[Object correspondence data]
· · · · · · ·
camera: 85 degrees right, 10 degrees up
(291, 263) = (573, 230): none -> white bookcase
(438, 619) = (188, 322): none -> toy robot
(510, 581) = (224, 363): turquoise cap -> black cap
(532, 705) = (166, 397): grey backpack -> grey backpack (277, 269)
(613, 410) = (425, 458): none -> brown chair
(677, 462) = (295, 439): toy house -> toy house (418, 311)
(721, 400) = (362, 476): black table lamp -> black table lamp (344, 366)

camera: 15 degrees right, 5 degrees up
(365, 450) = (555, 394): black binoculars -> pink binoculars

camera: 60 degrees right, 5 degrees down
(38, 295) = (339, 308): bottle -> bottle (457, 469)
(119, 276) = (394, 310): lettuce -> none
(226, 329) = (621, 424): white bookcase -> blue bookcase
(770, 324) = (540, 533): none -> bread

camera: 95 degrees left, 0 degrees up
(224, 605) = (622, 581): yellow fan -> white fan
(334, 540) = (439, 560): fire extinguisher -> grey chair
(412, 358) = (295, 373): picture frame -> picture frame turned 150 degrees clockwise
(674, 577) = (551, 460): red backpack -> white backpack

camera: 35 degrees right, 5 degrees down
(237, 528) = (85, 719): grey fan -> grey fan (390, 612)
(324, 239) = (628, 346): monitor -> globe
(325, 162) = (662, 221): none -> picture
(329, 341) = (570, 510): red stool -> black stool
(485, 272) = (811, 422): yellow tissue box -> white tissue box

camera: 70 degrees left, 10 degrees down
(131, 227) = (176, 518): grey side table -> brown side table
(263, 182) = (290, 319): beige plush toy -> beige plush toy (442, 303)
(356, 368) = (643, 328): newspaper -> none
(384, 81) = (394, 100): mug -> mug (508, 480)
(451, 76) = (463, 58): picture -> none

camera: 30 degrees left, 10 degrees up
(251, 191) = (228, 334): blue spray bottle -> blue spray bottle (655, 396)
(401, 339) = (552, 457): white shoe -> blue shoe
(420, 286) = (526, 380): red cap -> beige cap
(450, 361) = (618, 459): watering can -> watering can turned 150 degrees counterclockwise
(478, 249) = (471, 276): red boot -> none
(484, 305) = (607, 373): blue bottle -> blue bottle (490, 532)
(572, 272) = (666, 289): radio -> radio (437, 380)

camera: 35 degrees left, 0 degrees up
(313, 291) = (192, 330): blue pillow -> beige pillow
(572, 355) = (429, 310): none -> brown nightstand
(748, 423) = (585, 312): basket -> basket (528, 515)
· · · · · · ·
Task brief. Among the entries, how many lines include the word "left"? Answer with only the number.

Written solution. 4